• _Objective 1_
Quote the boxer's biography from "Medal record" to "1988 Summer Olympics.".

• _Supplied passage_
★ ★ ★ ★ ★
Jorge Eliecer Julio

Personal information
- Born: Jorge Eliecer Julio Rocha April 4, 1969 (age 57) El Retén, Colombia
- Height: 5 ft 5 in (165 cm)
- Weight: Bantamweight; Super bantamweight;

Boxing career
- Reach: 68 in (173 cm)
- Stance: Orthodox

Boxing record
- Total fights: 49
- Wins: 44
- Win by KO: 32
- Losses: 5

Medal record
Representing Colombia
Men's amateur boxing
Olympic Games
| Bronze medal – third place | 1988 Seoul | Bantamweight |

= Jorge Eliécer Julio =

Colombian boxer (born 1969)

Jorge Eliécer Julio Rocha (born April 4, 1969) is a Colombian former professional boxer who competed from 1989 to 2003. He is a two-time bantamweight champion, having held the WBA title from 1992 to 1993 and the WBO title from 1998 to 2000. He won a bronze medal in the bantamweight division as an amateur at the 1988 Summer Olympics.

==Amateur==
At the 1988 Summer Olympics, he won a bronze medal in the men's Bantamweight category after losing to Aleksandar Khristov.

=== Olympic results ===

Below are the results of Jorge Eliecer Julio, a Colombia Bantamweight boxer who competed at the 1988 Seoul Olympics:

- Round of 64: Defeated Michael Hormillosa (Philippines) TKO 3
- Round of 32: Defeated Felipe Nieves (Puerto Rico) points
- Round of 16: Defeated Rene Breitbarth (East Germany) points
- Quarterfinal: Defeated Katsuyuki Matsushima (Japan) points
- Semifinal: Lost to Aleksandar Khristov (Bulgaria) points (was awarded bronze medal)
★ ★ ★ ★ ★
Stored dataset entries
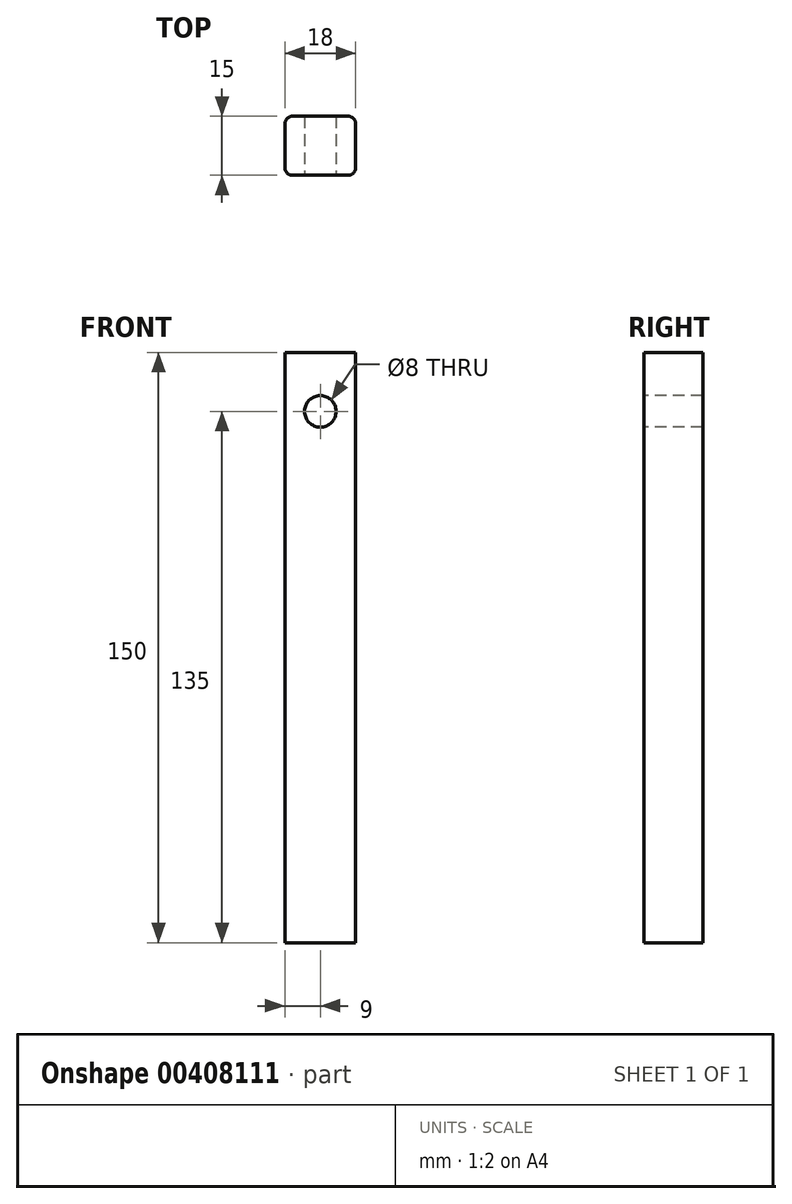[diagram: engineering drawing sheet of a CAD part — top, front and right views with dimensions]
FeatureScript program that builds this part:
annotation { "Feature Type Name" : "Feature", "Feature Type Description" : "" }
export const myFeature = defineFeature(function(context is Context, id is Id, definition is map)
    precondition{}
    {
        {
            var Q0;
            Q0=qCreatedBy(makeId("Front.planeOp"),FACE);
            var sketch = newSketch(context, id + "F0", { "sketchPlane" : qUnion([Q0])});
            skLineSegment(sketch, "E0.bottom", {"start": v(9, 75) * mm, "end": v(-9, 75) * mm});
            skLineSegment(sketch, "E0.top", {"start": v(9, -75) * mm, "end": v(-9, -75) * mm});
            skLineSegment(sketch, "E0.left", {"start": v(9, 75) * mm, "end": v(9, -75) * mm});
            skLineSegment(sketch, "E0.right", {"start": v(-9, 75) * mm, "end": v(-9, -75) * mm});
            skPoint(sketch, "E0.middle", {"position": v(0, 0) * mm});
            skSolve(sketch);
        }
        {
            var Q0;
            Q0=qSketchRegion(id+"F0",true);
            extrude(context, id + "F1", {"entities" : qUnion([Q0]), "endBound" : BoundingType.SYMMETRIC, "depth" : 15 * mm});
        }
        {
            var Q0;
            Q0=makeQuery(id+"F1.opExtrude","CAP_EDGE",EDGE,{"disambiguationData":[OSD([sQuery(id+"F0.wireOp",EDGE,"E0.right")])],"isStart":false});
            var Q1;
            Q1=makeQuery(id+"F1.opExtrude","CAP_EDGE",EDGE,{"disambiguationData":[OSD([sQuery(id+"F0.wireOp",EDGE,"E0.left")])],"isStart":false});
            var Q2;
            Q2=makeQuery(id+"F1.opExtrude","CAP_EDGE",EDGE,{"disambiguationData":[OSD([sQuery(id+"F0.wireOp",EDGE,"E0.left")])],"isStart":true});
            var Q3;
            Q3=makeQuery(id+"F1.opExtrude","CAP_EDGE",EDGE,{"disambiguationData":[OSD([sQuery(id+"F0.wireOp",EDGE,"E0.right")])],"isStart":true});
            fillet(context, id + "F2", {"entities" : qUnion([Q0, Q1, Q2, Q3]), "radius" : 2 * mm, "tangentPropagation" : true, "allowEdgeOverflow" : false});
        }
        {
            var Q0;
            Q0=makeQuery(id+"F1.opExtrude","CAP_FACE",FACE,{"disambiguationData":[OSD([sQuery(id+"F0.wireOp",EDGE,"E0.bottom"),sQuery(id+"F0.wireOp",EDGE,"E0.top"),sQuery(id+"F0.wireOp",EDGE,"E0.left"),sQuery(id+"F0.wireOp",EDGE,"E0.right")])],"isStart":false});
            var sketch = newSketch(context, id + "F3", { "sketchPlane" : qUnion([Q0])});
            skCircle(sketch, "E1", {"center": v(0, 60) * mm, "radius": 4 * mm});
            skSolve(sketch);
        }
        {
            var Q0;
            Q0 = qSketchRegion(id + "F3", true);
            extrude(context, id + "F4", {"entities" : qUnion([Q0]), "operationType" : NewBodyOperationType.REMOVE, "oppositeDirection" : true, "depth" : 25.4 * mm});
        }
    });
★ ★ ★ ★ ★
• _Objective 2_
Pull out each line of the entries above that contains the string "qSketchRegion".

• _Final answer 1_
Medal record
Representing Colombia
Men's amateur boxing
Olympic Games
| Bronze medal – third place | 1988 Seoul | Bantamweight |

= Jorge Eliécer Julio =

Colombian boxer (born 1969)

Jorge Eliécer Julio Rocha (born April 4, 1969) is a Colombian former professional boxer who competed from 1989 to 2003. He is a two-time bantamweight champion, having held the WBA title from 1992 to 1993 and the WBO title from 1998 to 2000. He won a bronze medal in the bantamweight division as an amateur at the 1988 Summer Olympics.

• _Final answer 2_
            Q0=qSketchRegion(id+"F0",true);
            Q0 = qSketchRegion(id + "F3", true);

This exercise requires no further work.